The DECAPEPTYL-induced downregulation of the pituitary can prevent the LH surge and thereby premature ovulation and/or follicular luteinization. The use of the downregulation with GnRH agonist reduces the cycle cancellation rate and improves the pregnancy rate in ART cycles.
Pharmacokinetics: The pharmacokinetic data suggest that after subcutaneous administration of DECAPEPTYL the systemic bioavailability of triptorelin is close to 100%. The elimination half-life of triptorelin is approximately 3-5 hours,
indicating that triptorelin is eliminated within 24 hours and therefore will not be present in circulation at the time of embryo transfer. Metabolism to smaller peptides and amino acids primarily occurs in the liver and kidneys. Triptorelin is predominantly excreted in the urine.

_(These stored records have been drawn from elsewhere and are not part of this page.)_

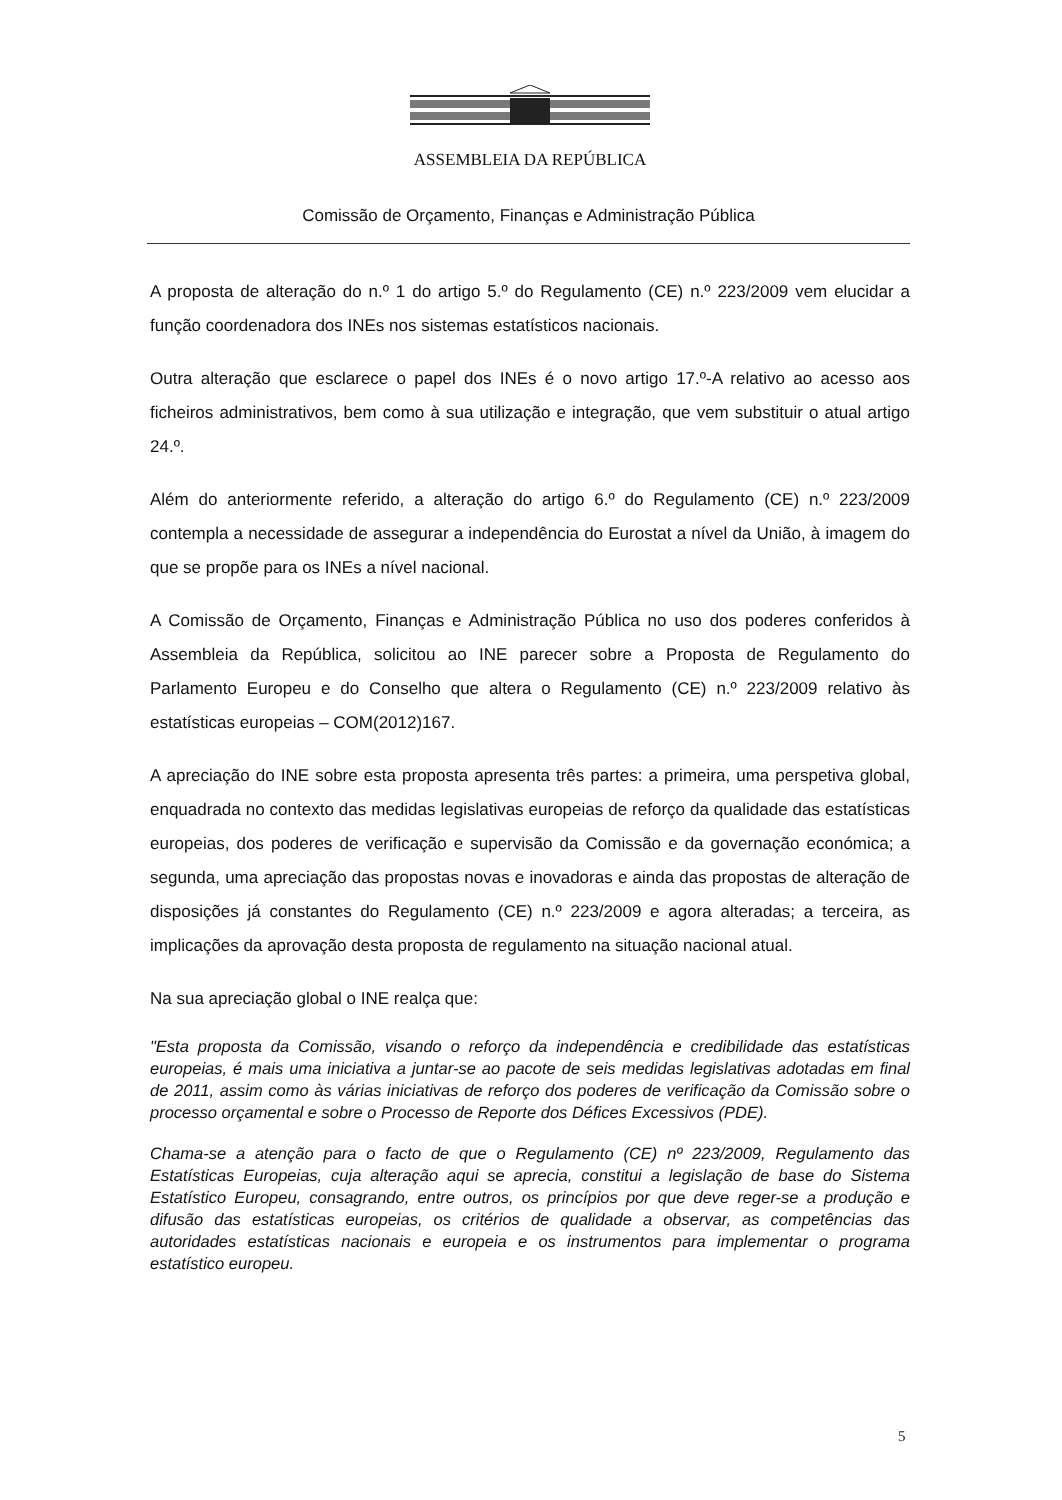ASSEMBLEIA DA REPÚBLICA
Comissão de Orçamento, Finanças e Administração Pública
A proposta de alteração do n.º 1 do artigo 5.º do Regulamento (CE) n.º 223/2009 vem elucidar a função coordenadora dos INEs nos sistemas estatísticos nacionais.
Outra alteração que esclarece o papel dos INEs é o novo artigo 17.º-A relativo ao acesso aos ficheiros administrativos, bem como à sua utilização e integração, que vem substituir o atual artigo 24.º.
Além do anteriormente referido, a alteração do artigo 6.º do Regulamento (CE) n.º 223/2009 contempla a necessidade de assegurar a independência do Eurostat a nível da União, à imagem do que se propõe para os INEs a nível nacional.
A Comissão de Orçamento, Finanças e Administração Pública no uso dos poderes conferidos à Assembleia da República, solicitou ao INE parecer sobre a Proposta de Regulamento do Parlamento Europeu e do Conselho que altera o Regulamento (CE) n.º 223/2009 relativo às estatísticas europeias – COM(2012)167.
A apreciação do INE sobre esta proposta apresenta três partes: a primeira, uma perspetiva global, enquadrada no contexto das medidas legislativas europeias de reforço da qualidade das estatísticas europeias, dos poderes de verificação e supervisão da Comissão e da governação económica; a segunda, uma apreciação das propostas novas e inovadoras e ainda das propostas de alteração de disposições já constantes do Regulamento (CE) n.º 223/2009 e agora alteradas; a terceira, as implicações da aprovação desta proposta de regulamento na situação nacional atual.
Na sua apreciação global o INE realça que:
"Esta proposta da Comissão, visando o reforço da independência e credibilidade das estatísticas europeias, é mais uma iniciativa a juntar-se ao pacote de seis medidas legislativas adotadas em final de 2011, assim como às várias iniciativas de reforço dos poderes de verificação da Comissão sobre o processo orçamental e sobre o Processo de Reporte dos Défices Excessivos (PDE).
Chama-se a atenção para o facto de que o Regulamento (CE) nº 223/2009, Regulamento das Estatísticas Europeias, cuja alteração aqui se aprecia, constitui a legislação de base do Sistema Estatístico Europeu, consagrando, entre outros, os princípios por que deve reger-se a produção e difusão das estatísticas europeias, os critérios de qualidade a observar, as competências das autoridades estatísticas nacionais e europeia e os instrumentos para implementar o programa estatístico europeu.
5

The clinical studies indicated that the risk of accumulation of triptorelin in patients with severe liver and renal impairment is small (i.e. half-life of approximately 8 hours in these patients).
Toxicology: Preclinical safety data: In rats treated over a long period of time with triptorelin, an increase in pituitary tumors has been detected. LHRH analogues are known to induce pituitary tumours in rodents due to the rodent specific regulation of the endocrine system which is different from the regulation in humans. The influence of triptorelin on pituitary abnormalities in humans is unknown and the observation in rats is considered not to be relevant to humans.
Triptorelin is not teratogenic but there are indications for delayed fetal development and parturition in rats.
Preclinical data reveal no special hazard to humans based on repeat dose toxicity and genotoxicity studies.